- Problem to solve -
Write out the listing again, putting "px" in place of every "pixels" and leaving everything else as it is.

- Dataset content -

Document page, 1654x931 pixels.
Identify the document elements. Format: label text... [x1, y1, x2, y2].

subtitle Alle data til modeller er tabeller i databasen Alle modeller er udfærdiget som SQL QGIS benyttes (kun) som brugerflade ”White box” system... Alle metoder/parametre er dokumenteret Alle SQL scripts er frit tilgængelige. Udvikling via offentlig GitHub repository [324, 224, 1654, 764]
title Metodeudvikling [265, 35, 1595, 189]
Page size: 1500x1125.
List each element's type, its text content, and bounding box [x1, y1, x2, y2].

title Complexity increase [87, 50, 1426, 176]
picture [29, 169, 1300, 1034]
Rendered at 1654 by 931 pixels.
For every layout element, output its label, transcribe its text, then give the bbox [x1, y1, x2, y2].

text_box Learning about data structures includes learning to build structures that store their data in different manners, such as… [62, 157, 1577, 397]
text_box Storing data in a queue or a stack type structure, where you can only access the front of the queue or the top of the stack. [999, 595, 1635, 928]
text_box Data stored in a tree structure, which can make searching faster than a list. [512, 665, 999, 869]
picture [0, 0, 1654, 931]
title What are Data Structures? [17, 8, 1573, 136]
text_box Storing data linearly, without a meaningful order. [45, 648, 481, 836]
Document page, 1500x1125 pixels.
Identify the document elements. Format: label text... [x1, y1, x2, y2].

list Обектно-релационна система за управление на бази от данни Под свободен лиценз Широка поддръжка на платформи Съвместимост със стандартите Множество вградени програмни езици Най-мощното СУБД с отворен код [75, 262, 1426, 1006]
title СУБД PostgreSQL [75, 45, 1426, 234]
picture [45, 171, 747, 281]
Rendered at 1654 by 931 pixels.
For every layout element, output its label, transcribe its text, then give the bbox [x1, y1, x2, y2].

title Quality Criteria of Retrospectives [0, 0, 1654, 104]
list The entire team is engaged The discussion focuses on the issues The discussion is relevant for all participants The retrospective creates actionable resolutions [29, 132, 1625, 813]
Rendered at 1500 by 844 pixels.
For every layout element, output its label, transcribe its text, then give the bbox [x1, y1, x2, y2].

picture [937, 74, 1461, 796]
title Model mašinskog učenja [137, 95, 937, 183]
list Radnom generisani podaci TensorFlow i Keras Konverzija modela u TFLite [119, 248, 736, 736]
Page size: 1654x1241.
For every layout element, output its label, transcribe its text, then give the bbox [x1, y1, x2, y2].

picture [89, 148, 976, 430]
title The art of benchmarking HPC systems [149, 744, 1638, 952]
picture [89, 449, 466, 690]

- Task solution -
Document page, 1654x931 px.
Identify the document elements. Format: label text... [x1, y1, x2, y2].

subtitle Alle data til modeller er tabeller i databasen Alle modeller er udfærdiget som SQL QGIS benyttes (kun) som brugerflade ”White box” system... Alle metoder/parametre er dokumenteret Alle SQL scripts er frit tilgængelige. Udvikling via offentlig GitHub repository [324, 224, 1654, 764]
title Metodeudvikling [265, 35, 1595, 189]
Page size: 1500x1125.
List each element's type, its text content, and bounding box [x1, y1, x2, y2].

title Complexity increase [87, 50, 1426, 176]
picture [29, 169, 1300, 1034]
Rendered at 1654 by 931 px.
For every layout element, output its label, transcribe its text, then give the bbox [x1, y1, x2, y2].

text_box Learning about data structures includes learning to build structures that store their data in different manners, such as… [62, 157, 1577, 397]
text_box Storing data in a queue or a stack type structure, where you can only access the front of the queue or the top of the stack. [999, 595, 1635, 928]
text_box Data stored in a tree structure, which can make searching faster than a list. [512, 665, 999, 869]
picture [0, 0, 1654, 931]
title What are Data Structures? [17, 8, 1573, 136]
text_box Storing data linearly, without a meaningful order. [45, 648, 481, 836]
Document page, 1500x1125 px.
Identify the document elements. Format: label text... [x1, y1, x2, y2].

list Обектно-релационна система за управление на бази от данни Под свободен лиценз Широка поддръжка на платформи Съвместимост със стандартите Множество вградени програмни езици Най-мощното СУБД с отворен код [75, 262, 1426, 1006]
title СУБД PostgreSQL [75, 45, 1426, 234]
picture [45, 171, 747, 281]
Rendered at 1654 by 931 px.
For every layout element, output its label, transcribe its text, then give the bbox [x1, y1, x2, y2].

title Quality Criteria of Retrospectives [0, 0, 1654, 104]
list The entire team is engaged The discussion focuses on the issues The discussion is relevant for all participants The retrospective creates actionable resolutions [29, 132, 1625, 813]
Rendered at 1500 by 844 px.
For every layout element, output its label, transcribe its text, then give the bbox [x1, y1, x2, y2].

picture [937, 74, 1461, 796]
title Model mašinskog učenja [137, 95, 937, 183]
list Radnom generisani podaci TensorFlow i Keras Konverzija modela u TFLite [119, 248, 736, 736]
Page size: 1654x1241.
For every layout element, output its label, transcribe its text, then give the bbox [x1, y1, x2, y2].

picture [89, 148, 976, 430]
title The art of benchmarking HPC systems [149, 744, 1638, 952]
picture [89, 449, 466, 690]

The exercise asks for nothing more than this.